ダンロップのタイヤはどこで作られている?実際に履き替えて分かった「原産国」のリアル
「ダンロップのタイヤを買おうと思っているけれど、製造国が気になる……」
「安い並行輸入品を見つけたけど、東南アジア製でも性能は大丈夫なの?」
ネットでタイヤを探していると、こういった不安を抱く方は少なくありません。かつてイギリスで誕生したダンロップですが、現在、日本国内で流通しているタイヤの多くは、兵庫県に本社を置く住友ゴム工業が製造しています。
私自身、愛車のタイヤをDUNLOP VEURO VE304に履き替えた際、真っ先にサイドウォールを確認しました。刻印されていたのは「MADE IN JAPAN」。やはり「日本製」という文字を見ると、それだけで背筋が伸びるような安心感があるのは事実です。
しかし、最近ではDUNLOP ENASAVE EC204などのスタンダードモデルを中心に、タイやインドネシア、中国などの海外工場で生産された個体も増えています。では、製造国によって「当たり外れ」があるのでしょうか?
国内・海外拠点の違いと、私が感じた「品質」の正体
ダンロップの国内工場は、福島(白河)、愛知(名古屋)、大阪(泉大津)、宮崎にあり、特にフラッグシップモデルや日本の厳しい冬を想定したDUNLOP WINTER MAXX 03などのスタッドレスタイヤは、そのほとんどが国内で生産されています。

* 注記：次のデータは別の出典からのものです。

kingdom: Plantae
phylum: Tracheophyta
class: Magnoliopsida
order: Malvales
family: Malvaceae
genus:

一方で、海外製についても心配しすぎる必要はありません。住友ゴムは世界中に工場を持っていますが、どの国であっても「住友ゴムのグローバル品質基準」に基づいて製造されています。
以前、友人から「海外製のDUNLOP LE MANS V+を履いているけれど、何か違いはある?」と聞かれたことがありますが、実際に横に乗らせてもらった際、ダンロップ特有の静粛性(サイレントコア)は健在で、粗悪な印象は微塵も感じませんでした。設計思想が同じであれば、日常域での性能差を体感するのはほぼ不可能と言っていいでしょう。
「製造国」を確認する方法と、選ぶ際のポイント
自分のタイヤがどこで作られたか知る方法は簡単です。タイヤの側面にある小さな文字を探してみてください。「MADE IN ○○」という刻印が必ずあります。
- MADE IN JAPAN:プレミアムモデルや冬用タイヤに多い。
- MADE IN THAILAND / INDONESIA:普及価格帯のモデルに多い。
もし、あなたが「どうしても日本製がいい」とこだわるのであれば、購入前にショップへ在庫の製造国を確認するか、DUNLOP DIREZZA ZIIIのようなハイグリップスポーツタイヤや高価格帯のモデルを選択するのが確実です。
結論:製造国よりも「鮮度」と「管理」が大事
結局のところ、タイヤ選びで最も重視すべきは「どこで作られたか」よりも「どのように管理され、いつ作られたか」だと私は考えます。どんなに優れた日本製でも、10年放置された中古タイヤよりは、管理の行き届いた最新のタイ製タイヤの方が圧倒的に安全で高性能です。
DUNLOPというブランドを信じて選ぶのであれば、製造国に神経質になりすぎる必要はありません。信頼できるショップから、自分のカーライフに合ったモデルを自信を持って選んでください。その選択こそが、あなたのドライブをより豊かで安全なものに変えてくれるはずです。
「次の週末は、新しいタイヤでどこへ行こうか」。そんなワクワク感こそが、タイヤ選びの醍醐味なのですから。